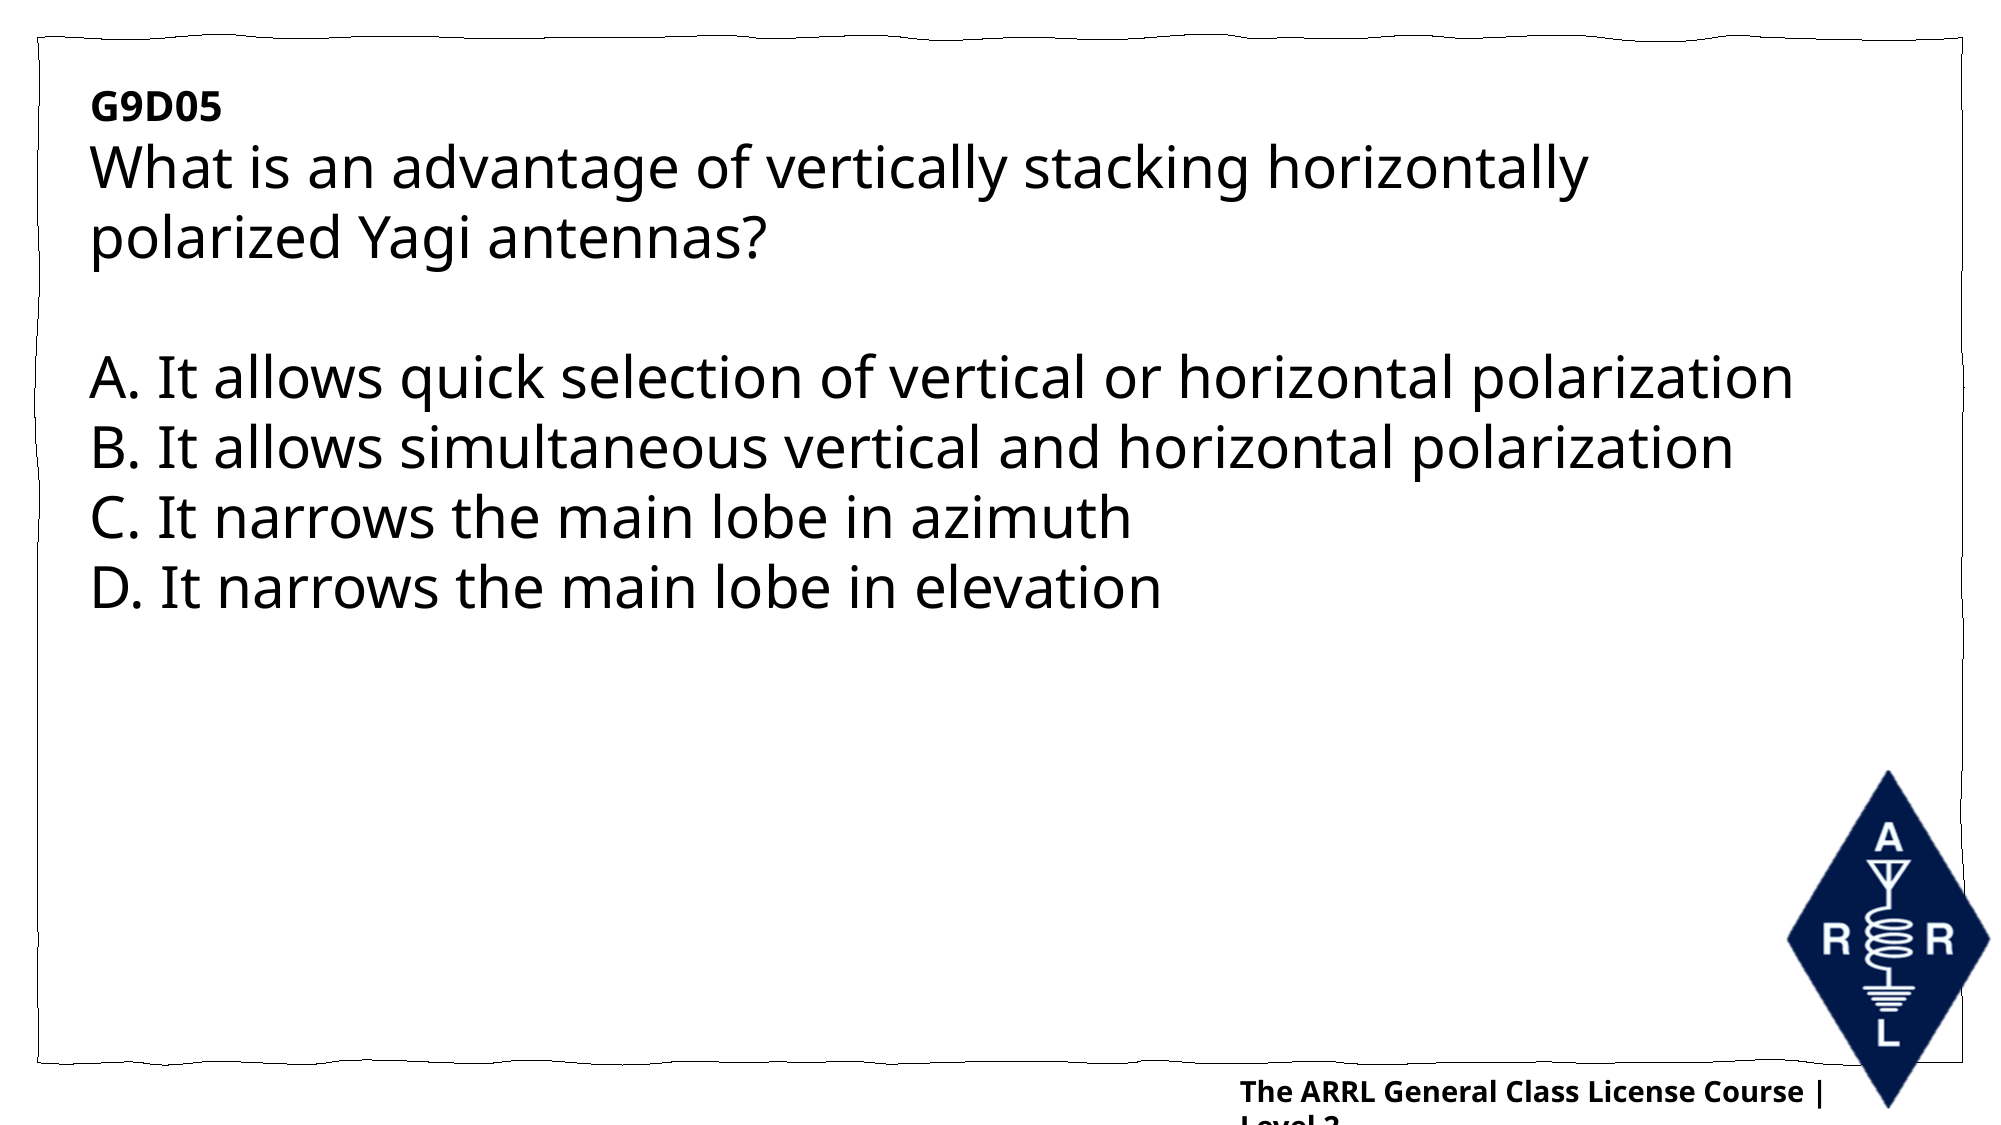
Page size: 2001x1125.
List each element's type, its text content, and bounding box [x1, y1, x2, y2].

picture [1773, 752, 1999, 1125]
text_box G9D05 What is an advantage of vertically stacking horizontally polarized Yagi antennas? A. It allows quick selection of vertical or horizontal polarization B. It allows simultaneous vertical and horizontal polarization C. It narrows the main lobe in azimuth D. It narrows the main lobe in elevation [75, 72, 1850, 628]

########

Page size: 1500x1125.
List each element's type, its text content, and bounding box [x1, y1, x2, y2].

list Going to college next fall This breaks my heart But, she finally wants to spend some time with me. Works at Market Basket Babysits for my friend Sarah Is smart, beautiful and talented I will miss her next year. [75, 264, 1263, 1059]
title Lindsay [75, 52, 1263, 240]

########

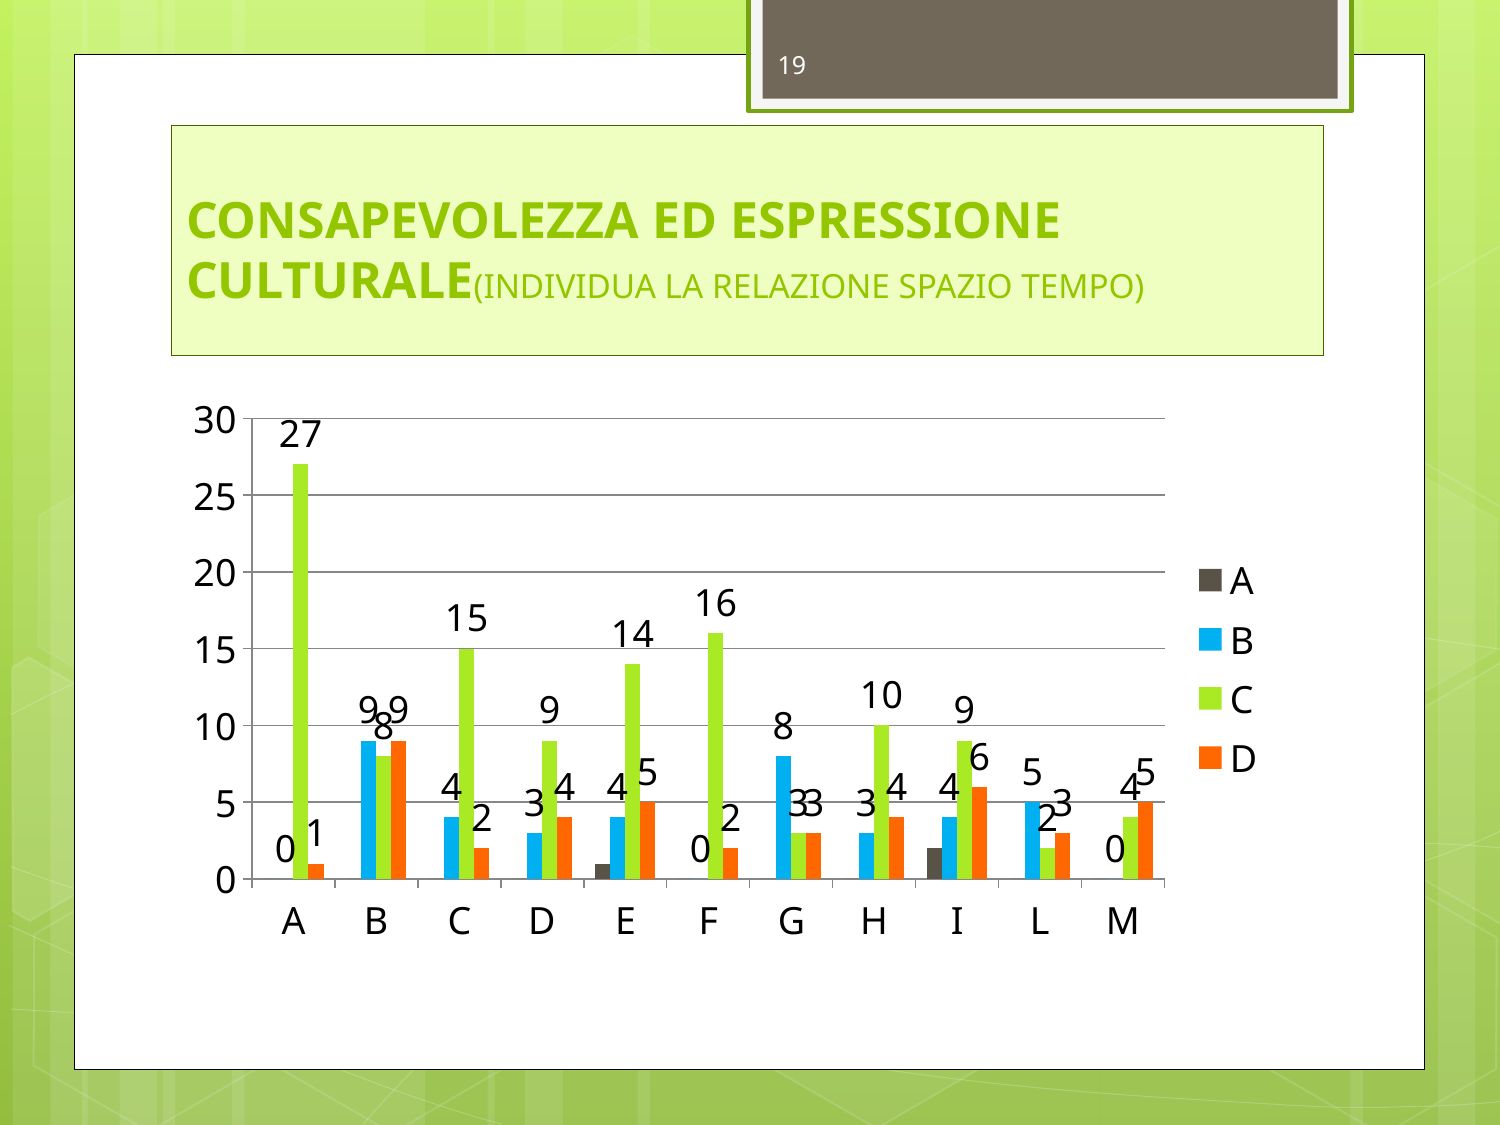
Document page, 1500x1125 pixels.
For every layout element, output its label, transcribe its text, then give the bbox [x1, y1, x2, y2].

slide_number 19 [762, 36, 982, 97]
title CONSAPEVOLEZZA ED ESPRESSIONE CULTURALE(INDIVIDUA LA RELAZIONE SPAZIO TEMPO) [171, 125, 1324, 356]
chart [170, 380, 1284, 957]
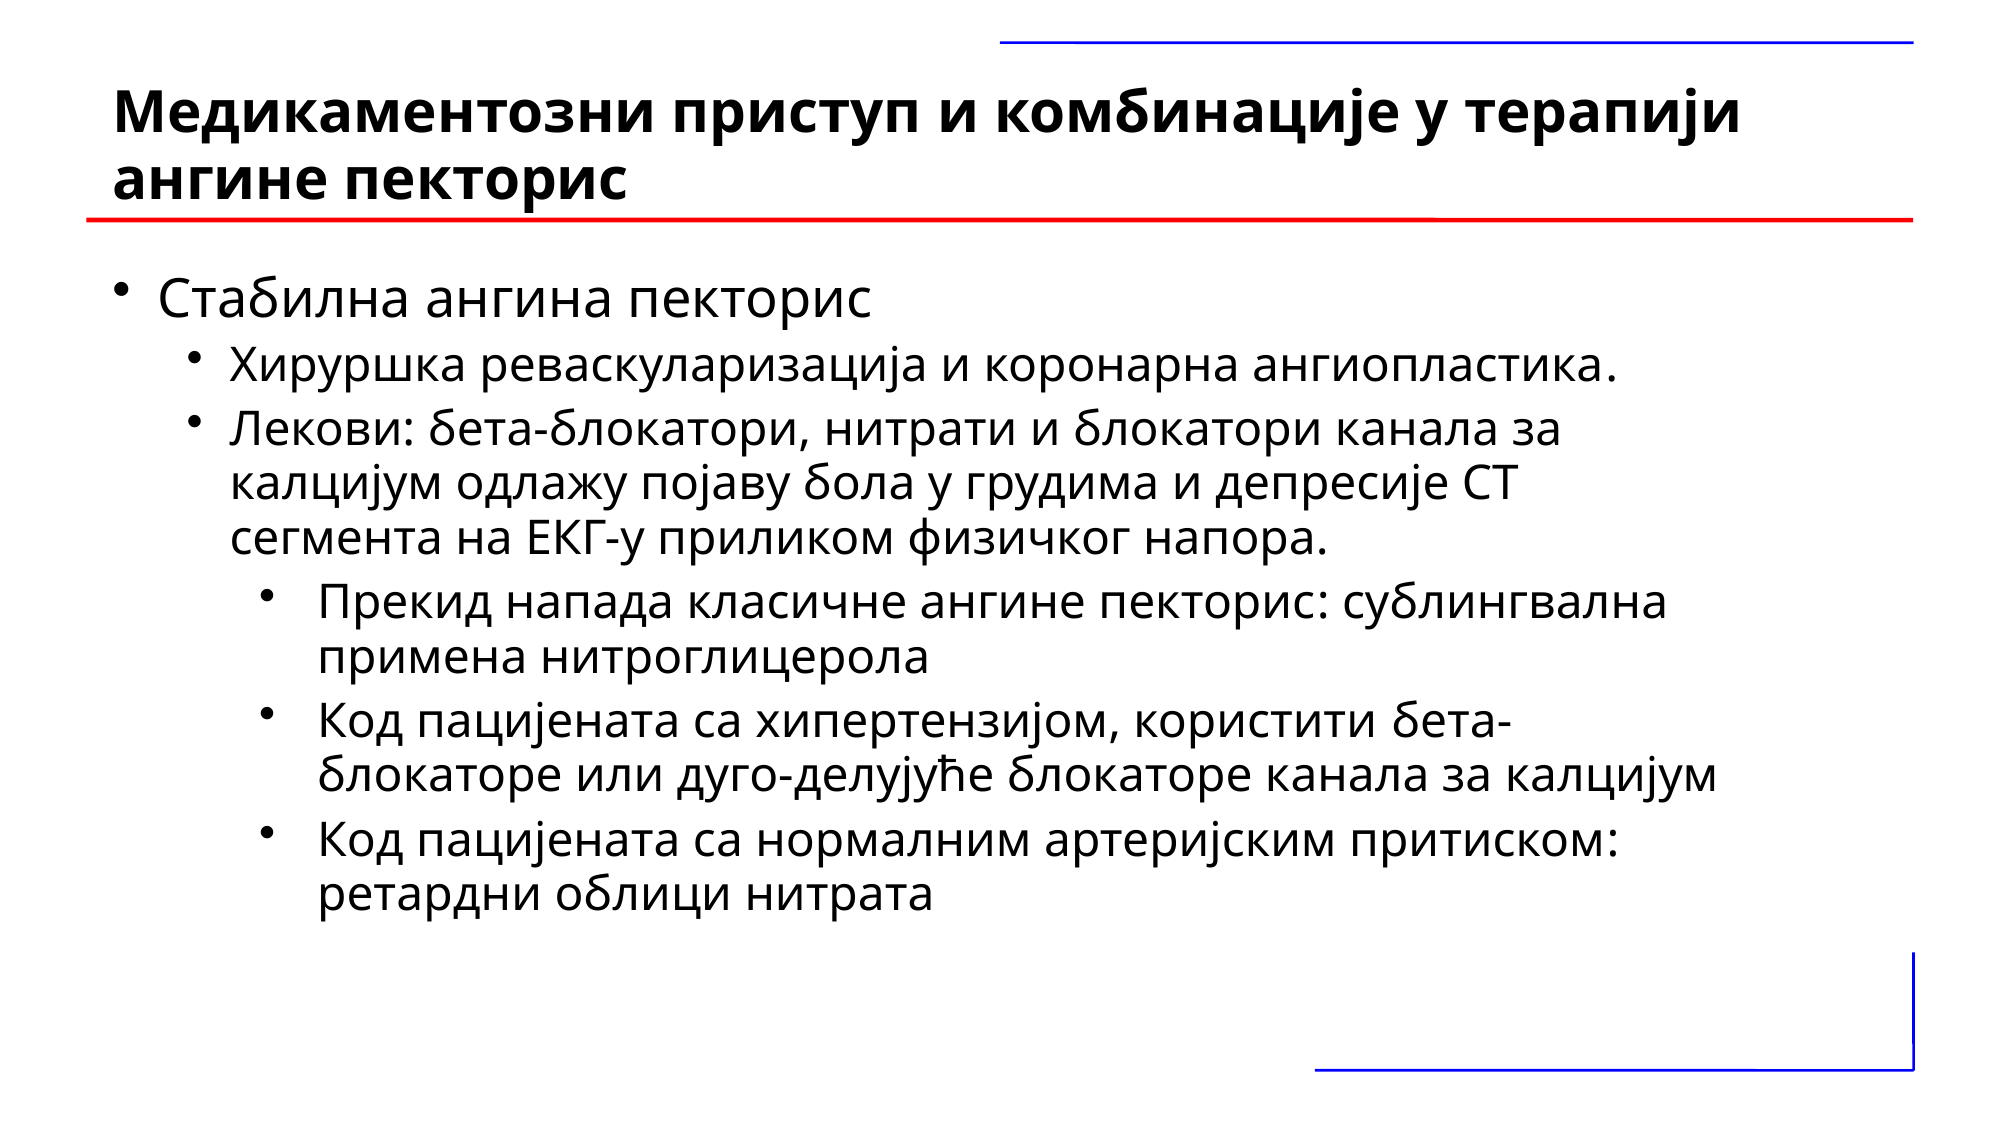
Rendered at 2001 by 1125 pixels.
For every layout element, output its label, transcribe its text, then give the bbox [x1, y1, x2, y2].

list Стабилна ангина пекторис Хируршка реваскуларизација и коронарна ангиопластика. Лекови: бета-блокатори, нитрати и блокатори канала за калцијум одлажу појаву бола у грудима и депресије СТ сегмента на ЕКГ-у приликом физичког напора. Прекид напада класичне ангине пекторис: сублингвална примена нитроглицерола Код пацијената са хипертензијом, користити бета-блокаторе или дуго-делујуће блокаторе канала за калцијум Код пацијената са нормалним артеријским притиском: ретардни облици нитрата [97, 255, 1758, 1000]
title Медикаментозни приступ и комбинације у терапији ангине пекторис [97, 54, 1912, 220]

########

§ **Directions**:
Copy out each line from the listing that contains the string "size".

§ **Answer area**:
Page size: 2001x1125.
Page size: 1500x1125.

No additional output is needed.